Have you ever wondered where the car company name of Aston Martin originated? With headquarters situated in Warwickshire, England, the Aston Martin Lagonda Limited line of luxury cars gathered its name from a hill climber named Aston Clinton and one of the founding fathers of the company, Lionel Martin. The history of the Aston Martin is rather intriguing, seeing as it earned the esteemed respect of being the glamorous auto selection for the series of James Bond books and movies.
The first mention of the vehicle came in the seventh 007 novel, “Goldfinger” (1964), promptly followed by a showing on the silver screen in the movie of the same title. The Aston Martin was then regarded as the company car in “GoldenEye” (1995) and his private vehicle in “Tomorrow Never Dies” (1997). Additional Aston Martin models also made appearances in a variety of James Bond films, including the Volante and Vantage in “The Living Daylights” (1987), the Vanguish in “Die Another Day” (2002).
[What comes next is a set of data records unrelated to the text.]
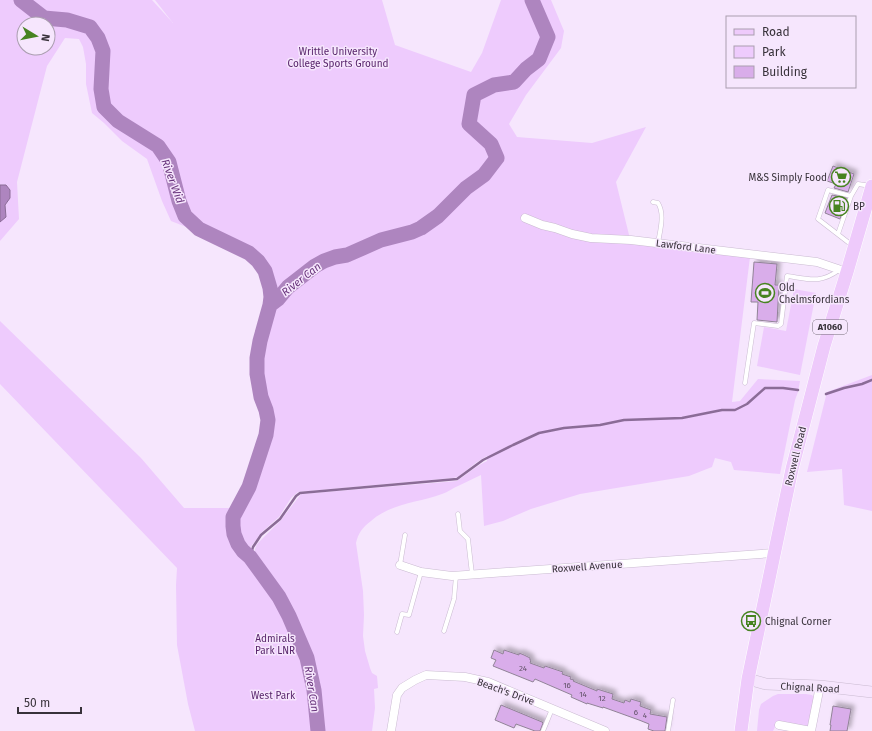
<svg xmlns="http://www.w3.org/2000/svg" width="872" height="731" viewBox="0 0 872 731" font-family="'Fira Sans',sans-serif">
<style>
.green{fill:#eecbfd;fill-rule:evenodd}
.water{fill:#ae85bf;stroke:#8b6c97}
.lines{fill:none;stroke-linecap:round;stroke-linejoin:round}
.stream{stroke:#8b6c97;stroke-width:2.5}
.river{stroke:#ae85bf;stroke-width:15}
.building{fill:#d9adea;stroke:#918397;filter:url(#shadow)}
.lane-casing{stroke:#cabbd1;stroke-width:5}
.street-casing{stroke:#cabbd1;stroke-width:9}
.secondary-casing{stroke:#cabbd1;stroke-width:12}
.primary-casing{stroke:#fff;stroke-width:14}
.lane{stroke:#fff;stroke-width:4}
.street{stroke:#fff;stroke-width:8}
.secondary{stroke:#f6e5fd;stroke-width:11}
.primary{stroke:#eecafb;stroke-width:13}
.labels{text-anchor:middle;stroke-width:3;stroke-linejoin:round;paint-order:stroke}
.number-label{font-size:8px;fill:#605166}
.shield{fill:#f6e6fd;stroke:#716874;stroke-width:1}
.shield-label{font-size:9px;font-weight:bold;fill:#38323a}
.park-label{font-size:10px;fill:#58256b;stroke:#f6e6fd}
.poi-label{font-size:10px;fill:#38323a;stroke:#f6e6fd;text-anchor:start}
.street-label{font-size:10px;fill:#38323a;stroke:#f6e6fd}
.water-label{font-size:11px;font-style:italic;fill:#68347b;stroke:#f6e6fd}
</style>
<defs>
<filter id="shadow"><feDropShadow dx="3.5" dy="-3.5" stdDeviation="2" flood-color="#0004"/></filter>
</defs>
<rect width="100%" height="100%" fill="#f6e6fd"/>
<path class="green" d="M0,0h152l21,23 -18,-23h227l13,45 76,27 11,-19 19,-53h50l13,31 -3,17 -35,47 -17,29 8,13 75,6 54,-16 -30,55 15,61 119,14 -18,145 8,-1 18,-22 42,2 -2,11 -3,8 -15,74 -46,-4 -3,-8 -16,-4 -3,9 -23,9 -109,18 -49,15 -28,12 -19,5 -3,-51c-8,4 -15,7 -23,11 -5,2 -10,6 -16,8 -24,9 -51,9 -71,27 -8,6 -13,12 -15,22l7,48 1,24 -1,21 2,15 5,17 2,5 5,3 1,12 -4,1 1,19 -3,23h-177l-7,-27 -11,-59 -1,-60 1,-17 -177,-184v-63l141,137 43,50h47l14,-25 8,-19 7,-25 3,-16 -1,-7 -6,-21 -3,-19v-16l2,-15 11,-43 1,-12 -4,-10 -8,-16 -7,-8 -10,-6 -39,-18 -28,-11 -9,-20 -15,-42 -25,-18 -18,-18 -12,-10 -6,-29v-20l-3,-17 -4,-8 -14,-1 -18,28 -30,116 2,37 -19,22zM24,24h24v24h-24zM487,456v5c-11,5 -20,13 -30,20l-156,13 -20,26 -24,24 -2,5v5l-8,6c-4,-4 -8,-7 -11,-12 -10,-11 -11,-27 -5,-40l11,5c-7,14 -5,24 6,36l2,-1 12,-16 17,-15 12,-19 7,-6 155,-14 5,-1 19,-15z
M794,289l22,4 -16,82 -43,-9 7,-39 22,4z
M872,375v136l-28,-6 -2,-36 -35,3 20,-80z
M778,694h28l6,1 2,3 -4,25 -2,4 -31,-4 -4,8h-16l2,-21 2,-6 12,-8z"/>
<path class="water" d="M0,185h6l4,5v8l-5,7 1,12 -6,5z"/>
<g class="lines">
<path class="stream" d="M826,394l18,-6 18,-4 10,-4
M250,557l3,-10 8,-12 19,-16 16,-23 4,-3 157,-14 26,-19 30,-15 26,-12 25,-5 36,-3 24,-5 58,-2 40,-8h13l12,-6 18,-16h18l15,2"/>
<path class="river" d="M21,0l23,18 23,2 23,7 8,11 5,13 -2,38 3,18 14,14 40,25 11,16 10,39 6,15 14,13 50,24 9,8 7,10 5,17 1,9 -1,8
M318,731l-4,-41 -7,-32 -18,-42 -10,-19 -29,-40 -7,-6 -5,-7 -4,-10 -1,-8v-9l16,-30 17,-52 2,-15 -2,-10 -5,-13 -4,-23v-16l3,-17 10,-36 8,-6 10,-12 27,-21 9,-5 11,-4 12,-2 34,-15 31,-8 9,-4 17,-12 28,-28 18,-13 13,-17 -6,-14 -22,-20 5,-29 20,-10 20,-3 12,-13 13,-10 9,-22 -16,-37"/>
</g>
<path class="building" d="M833,166l21,8 -6,18 -14,-4 2,-4 -9,-3z
M832,195l14,3 -6,21 -15,-6z
M754,262l23,2 -2,21h4l-2,37 -20,-2 1,-18h-7z
M494,650l9,4 1,-4 15,5v-2l5,2 6,3v2h1l-1,3 14,5 1,-2 18,6 -1,2 9,3 -1,2 4,1 -1,1 24,10v-2l16,5 -1,5 12,4 1,-3 5,2 1,-3 10,3 -1,4 11,4 -1,4 17,3 -2,14h-11l-6,-2 1,-5 -10,-4 -36,-13v1l-16,-5v1l-16,-7 1,-2 -37,-16 -2,3 -40,-16 3,-6 -5,-2z
M501,705l41,17 1,1 -3,8h-5l-19,-7 -2,4 -19,-8z
M833,706l18,3 -4,22h-17l1,-6h-1z"/>
<g class="lines">
<defs>
<path id="lane" d="M653,202l5,1c7,11 2,28 0,40
M838,234l13,-38
M853,246l-35,-27 10,-29 23,6 7,-12 13,2
M745,383l9,-60 24,3 3,-2 6,-48c22,3 33,8 52,-6
M458,514l2,17 8,8 4,35
M400,565l5,-30
M444,631l10,-32 2,-23
M397,632l5,-18 7,1 12,-43
M543,731l9,-22
M668,731l5,-31"/>
<path id="street" d="M525,218l17,7 13,3 17,6 19,4 40,2 186,22 30,10
M400,565l21,7 31,4 322,-23
M779,725l32,6
M391,731l6,-36 5,-7 13,-8 11,-5 39,2 23,5 117,49
M811,731l9,-45"/>
<path id="secondary" d="M748,679l18,5 54,2 52,6"/>
<path id="primary" d="M741,731l7,-52 44,-210 32,-123 23,-74 25,-86"/>
</defs>
<use href="#lane" class="lane-casing"/>
<use href="#street" class="street-casing"/>
<use href="#secondary" class="secondary-casing"/>
<use href="#primary" class="primary-casing"/>
<use href="#lane" class="lane"/>
<use href="#street" class="street"/>
<use href="#secondary" class="secondary"/>
<use href="#primary" class="primary"/>
</g>
<defs>
<symbol id="supermarket-ring" viewBox="-11 -11 22 22"><circle r="9.5" fill="#f6e6fd" stroke="#478321" stroke-width="1.5"/><path d="M-6-5.5h2.5l.6 2H6L4.5 2H-2.5L-4.4-4H-6ZM-1.5 3.2a1.3 1.3 0 1 0 .1 0ZM3 3.2a1.3 1.3 0 1 0 .1 0Z" fill="#478321"/></symbol>
<symbol id="fuel-ring" viewBox="-11 -11 22 22"><circle r="9.5" fill="#f6e6fd" stroke="#478321" stroke-width="1.5"/><path d="M-5.5-6h7V0h2V4h1.3V-2.5L3-4.5l.8-.8L6-3V5H2.5V1h-1V6h-7ZM-4.2-4.7v3.2H.2V-4.7Z" fill="#478321"/></symbol>
<symbol id="stadium-ring" viewBox="-11 -11 22 22"><circle r="9.5" fill="#f6e6fd" stroke="#478321" stroke-width="1.5"/><path d="M0-5a6.5 5 0 1 0 0 10a6.5 5 0 1 0 0-10ZM-3.5-1.8h7v3.6h-7Z" fill="#478321"/></symbol>
<symbol id="bus-ring" viewBox="-11 -11 22 22"><circle r="9.5" fill="#f6e6fd" stroke="#478321" stroke-width="1.5"/><path d="M-5-6H5V4H4V6H2V4H-2V6H-4V4H-5ZM-3.5-4V0h7V-4ZM-3.5 1.2v1.5H-2V1.2ZM2 1.2v1.5H3.5V1.2Z" fill="#478321"/></symbol>
</defs>
<g fill-rule="evenodd">
<use href="#supermarket-ring" x="830" y="166" width="22" height="22"/>
<use href="#fuel-ring" x="828" y="195" width="22" height="22"/>
<use href="#stadium-ring" x="754" y="282" width="22" height="22"/>
<use href="#bus-ring" x="740" y="610" width="22" height="22"/>
</g>
<g class="labels">
<g class="number-label">
<text x="523" y="671">24</text>
<text x="567" y="688">16</text>
<text x="583" y="697">14</text>
<text x="602" y="701">12</text>
<text x="636" y="715">6</text>
<text x="645" y="718">4</text>
</g>
<rect class="shield" x="813" y="320" width="34" height="14" rx="3"/>
<g class="shield-label">
<text x="830" y="330">A1060</text>
</g>
<g class="park-label">
<text x="338" y="55">Writtle University<tspan x="338" dy="12">College Sports Ground</tspan></text>
<text x="275" y="642">Admirals<tspan x="275" dy="12">Park LNR</tspan></text>
<text x="273" y="699">West Park</text>
</g>
<g class="poi-label">
<text x="827" y="181" text-anchor="end">M&amp;S Simply Food</text>
<text x="853" y="210">BP</text>
<text x="779" y="291">Old<tspan x="779" dy="12">Chelmsfordians</tspan></text>
<text x="765" y="625">Chignal Corner</text>
</g>
<g class="street-label">
<text transform="translate(686 246) rotate(7)" y="4">Lawford Lane</text>
<text transform="translate(795 456) rotate(-76)" y="4">Roxwell Road</text>
<text transform="translate(587 566) rotate(-4)" y="4">Roxwell Avenue</text>
<text transform="translate(810 687) rotate(3)" y="4">Chignal Road</text>
<text transform="translate(506 691) rotate(20)" y="4">Beach's Drive</text>
</g>
<g class="water-label">
<text transform="translate(173 181) rotate(70)" y="4">River Wid</text>
<text transform="translate(301 279) rotate(-38)" y="4">River Can</text>
<text transform="translate(312 689) rotate(81)" y="4">River Can</text>
</g>
</g>
<rect x="726" y="16" width="130" height="72" fill="#f6e6fd" stroke="#aa9eaf"/>
<rect x="734" y="29" width="20" height="6" fill="#eecafb" stroke="#aa9eaf"/>
<text x="762" y="36" font-size="12" fill="#38323a">Road</text>
<rect x="734" y="46" width="20" height="12" fill="#eecbfd" stroke="#aa9eaf"/>
<text x="762" y="56" font-size="12" fill="#38323a">Park</text>
<rect x="734" y="66" width="20" height="12" fill="#d9adea" stroke="#aa9eaf"/>
<text x="762" y="76" font-size="12" fill="#38323a">Building</text>
<g transform="translate(36 36) rotate(100)"><circle r="19" fill="#f6e6fd" stroke="#aa9eaf"/>
<path d="M0-3L7 15L0 10L-7 15Z" fill="#478321"/>
<text y="-6" font-size="11" font-weight="bold" text-anchor="middle" fill="#38323a">N</text>
</g>
<path d="M18 707v6h63v-6" fill="none" stroke="#38323a" stroke-width="2"/>
<text x="24" y="707" font-size="12" fill="#38323a" stroke="#f6e6fd" stroke-width="3" paint-order="stroke">50 m</text>
</svg>
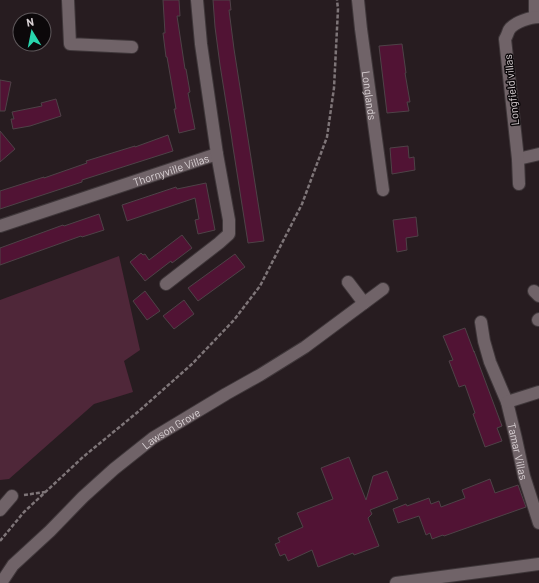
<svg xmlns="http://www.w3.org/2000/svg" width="539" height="583" font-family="Barlow,sans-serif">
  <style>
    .green { fill: #4f2739 }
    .building { fill: #511334; stroke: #4e4247 }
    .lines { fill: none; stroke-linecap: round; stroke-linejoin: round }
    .minor-casing { stroke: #3f373a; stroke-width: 14 }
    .path { stroke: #7e7578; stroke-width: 2.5; stroke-dasharray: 4 2; stroke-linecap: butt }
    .minor { stroke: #706368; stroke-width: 12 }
    .labels { text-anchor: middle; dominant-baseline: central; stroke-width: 3; stroke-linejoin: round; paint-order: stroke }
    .street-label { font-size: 11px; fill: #d9d1d4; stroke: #0c080a }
  </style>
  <rect width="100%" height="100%" fill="#271c20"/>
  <path class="green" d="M 119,256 L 140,350 L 124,361 L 133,392 L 94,404 L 9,479 L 0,480 L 0,300 Z"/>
  <g class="building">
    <path d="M 163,0 L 179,0 L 180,16 L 177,16 L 185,69 L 186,69 L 190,92 L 188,93 L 195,129 L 179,133 L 174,109 L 176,109 L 167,57 L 166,57 L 163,33 L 165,33 Z"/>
    <path d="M 213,0 L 230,0 L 231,10 L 229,10 L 234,49 L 264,241 L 248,243 L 232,141 L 232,140 L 220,65 L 215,27 Z"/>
    <path d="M 402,44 L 406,73 L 405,73 L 410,102 L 407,102 L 409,111 L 387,113 L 379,46 Z"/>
    <path d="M 0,80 L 11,82 L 5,111 L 0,111 Z"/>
    <path d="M 56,99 L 61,116 L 30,126 L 13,129 L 11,119 L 14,119 L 12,112 L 42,106 L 41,103 Z"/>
    <path d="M 0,131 L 15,149 L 0,162 Z"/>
    <path d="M 168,135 L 173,151 L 82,180 L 82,182 L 0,209 L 0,191 L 44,177 L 44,178 L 87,163 L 86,161 L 135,146 L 135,147 Z"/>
    <path d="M 408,146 L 409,158 L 414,157 L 415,170 L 392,174 L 390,148 Z"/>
    <path d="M 206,183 L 215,230 L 198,234 L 195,220 L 199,219 L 195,198 L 127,221 L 122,205 L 176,187 L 177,189 Z"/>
    <path d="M 99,214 L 104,230 L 82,237 L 81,236 L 0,265 L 0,248 L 63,225 L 64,226 Z"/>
    <path d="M 416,217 L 418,236 L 406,238 L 407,250 L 397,252 L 393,220 Z"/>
    <path d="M 182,235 L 192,248 L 172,263 L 171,261 L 145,281 L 130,262 L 141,253 L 143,255 L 145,254 L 149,260 Z"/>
    <path d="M 235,254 L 245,267 L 198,301 L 188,288 Z"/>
    <path d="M 145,291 L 160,311 L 147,320 L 133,301 Z"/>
    <path d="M 184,300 L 194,314 L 174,329 L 163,316 Z"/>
    <path d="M 465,328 L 474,352 L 474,351 L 502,426 L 497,428 L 502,441 L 485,447 L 473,414 L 475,413 L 465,385 L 459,387 L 449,361 L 453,360 L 443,336 Z"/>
    <path d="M 349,457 L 366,500 L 373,476 L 387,471 L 398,499 L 370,510 L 372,514 L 368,518 L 379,546 L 354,555 L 353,553 L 318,567 L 312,550 L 288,561 L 285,554 L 280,556 L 275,544 L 280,542 L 278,538 L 303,527 L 297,513 L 333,499 L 321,468 Z"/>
    <path d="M 490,479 L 495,493 L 518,485 L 526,507 L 444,536 L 443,535 L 432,539 L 430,533 L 426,535 L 419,516 L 398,523 L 393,509 L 406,504 L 407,506 L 429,498 L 431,504 L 439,501 L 441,507 L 465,498 L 462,490 Z"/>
  </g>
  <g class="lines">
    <defs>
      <g id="minor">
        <path d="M 68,0 L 70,44 L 132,47"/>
        <path id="s1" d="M 358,0 L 361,29 L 383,190"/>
        <path d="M 535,17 L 535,0"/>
        <path d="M 518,159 L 539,154"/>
        <path d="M 519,184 L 518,159 L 505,39 C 507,36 508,32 509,30 C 514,22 531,17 539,17"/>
        <path id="s2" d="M 0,226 L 217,154"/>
        <path d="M 348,282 L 364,303"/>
        <path d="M 166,284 L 219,243 L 229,234 L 229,220 L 217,154 L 201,44 L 197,0"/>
        <path d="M 534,291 L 539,296"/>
        <path d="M 538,320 L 539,319"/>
        <path id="s3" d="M 481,322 L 484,341 L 490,362 L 507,402 L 516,439 L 524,476 L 539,523"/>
        <path d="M 507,402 L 539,392"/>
        <path d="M 0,510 L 12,496"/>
        <path id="s4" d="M 1,583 L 13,565 L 50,531 L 83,497 L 114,469 L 153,438 L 226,394 L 260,375 L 305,347 L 383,289"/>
        <path d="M 396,583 L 539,564"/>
      </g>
    </defs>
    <use href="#minor" class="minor-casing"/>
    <g class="path">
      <path d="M 24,495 L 45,492"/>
      <path d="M 0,541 L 24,512 L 83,457 L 139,411 L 192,364 L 234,320 L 260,286 L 302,204 L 327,137 L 334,88 L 338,9 L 337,0"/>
    </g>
    <use href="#minor" class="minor"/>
  </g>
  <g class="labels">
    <g class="street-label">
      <text transform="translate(511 90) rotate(-96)">Longfield villas</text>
      <text stroke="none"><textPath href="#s1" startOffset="96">Longlands</textPath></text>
      <text stroke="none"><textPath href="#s2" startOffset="180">Thornyville Villas</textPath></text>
      <text stroke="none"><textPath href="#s4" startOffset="231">Lawson Grove</textPath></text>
      <text stroke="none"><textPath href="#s3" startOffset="135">Tamar Villas</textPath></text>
    </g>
  </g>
  <g transform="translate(32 32) rotate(350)"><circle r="19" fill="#0c080a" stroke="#5e585b"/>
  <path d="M0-3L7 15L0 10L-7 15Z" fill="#28d5ad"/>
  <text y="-6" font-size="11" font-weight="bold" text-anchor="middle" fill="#d9d1d4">N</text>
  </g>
</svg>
The new DBS was even featured in the latest Bond flick, “Casino Royale” (2006).
The History of Aston Martins
The Aston Martin car company was founded in 1913 with the help of Lionel Martin and Robert Bamford. The two worked with one another to produce their first car under the company name, which incorporated the chassis of a 1908 Isotta-Fraschini and a four-cylinder Coventry-Simplex engine. Before the production of their first car took place, the company would have to overcome the obstacle of World War I, which had both owners serving their country under different branches of military. All of their machinery was lost in the war effort.
After the war, the company was re-founded in Kensington and rejuvenated with new car designs. In 1920, Bamford left the company and funding started to come from a different resource. By 1922, the company produced cars that fared quite well in the French Grand Prix, actually setting records in speed and endurance. Unfortunately, the company went bankrupt in 1924 and was bought by Lady Charnwood, only to see failure again in 1925. The factory closed in 1926, prompting Martin to walk away from the business.
That same year, the company was renamed Aston Martin Motors and received the backing of an assortment of wealthy investors. A known designer was brought in and racers, such as the 1929 Aston Martin International, the Le Mans, and the Ulster became quite successful. It wasn’t until 1936 that the company decided to produce cars that were suitable for the open road.
The Second War World slowed production, but in 1947, the company underwent yet another change in leadership. The cars now showcased the signature letters of “DB”, marking the initials of the managing director, David Brown. A number of DB series cars flourished, ranging from the DB2 in 1950 to the DB V8 of the 1970s. The V8 lasted until 1988 until the Virage line was introduced, followed by the Vantage in 1992. Several other models would trail, including the V12 Vantage (1999), the V12-engine Vanquish (2001), the convertible DB9 Volante (2004), and the 2006 V8 Vantage sports car.
Aston Martin Cars
Throughout the history of Aston Martin vehicles, there have been many different pre-war and post-war GT and supercars introduced to the public. Before the war, the company was responsible for models, such as the Aston Martin Standard Sports (1921-1925), Aston Martin International Le Mans (1932), and the Aston Martin 15/98 (1937-1939). After the war passed on, a host of “DB” series cars were created, including the Aston Martin 2-Litre Sports (also known as the DB1; 1948-1950), Aston Martin DB4 GT Zagato (1961-1963), Aston Martin DB7 (1993-2003), and the 2004 Aston Martin DB9.
Supercars, such as the Aston Martin V8 Vantage hit the market from 1977 to 1989, which was named the First Supercar of Britain. It was valued for its ability to reach speeds of up to 170 mph. During the 90s, the Aston Martin Virage, Aston Martin Vantage, and Aston Martin V8 Coupe/V8 Volante were prime. With the Virage, the public embraced the possibilities of a sleeker, modern design and improved acceleration.
Currently, consumers may purchase Aston Martin cars, such as the V8 Vantage and the V8 Vantage Roadster, which is a light, yet pretty strong vehicle. The DB9 and the DB9 Volante are also on the market, which offers buyers the optional Sport Pack upgrade. The Vanguish S is available today as well, which can reach a top speed of 200 mph.
The Future of Aston Martin Cars
There have been numerous concept cars created throughout the years, including the 1980 Aston Martin Bulldog and 1993 Lagonda Vignale. A recent concept has emerged for the company, which comes in the form of the Aston Martin Rapide. It is likely that this model will become the latest in the line of cars, which will offer a longer, Grand Tourer-style that seats four. Perhaps, you may even see the limited edition line of the Aston Martin DBS that appeared in the Casino Royale film (only 300 of these exist).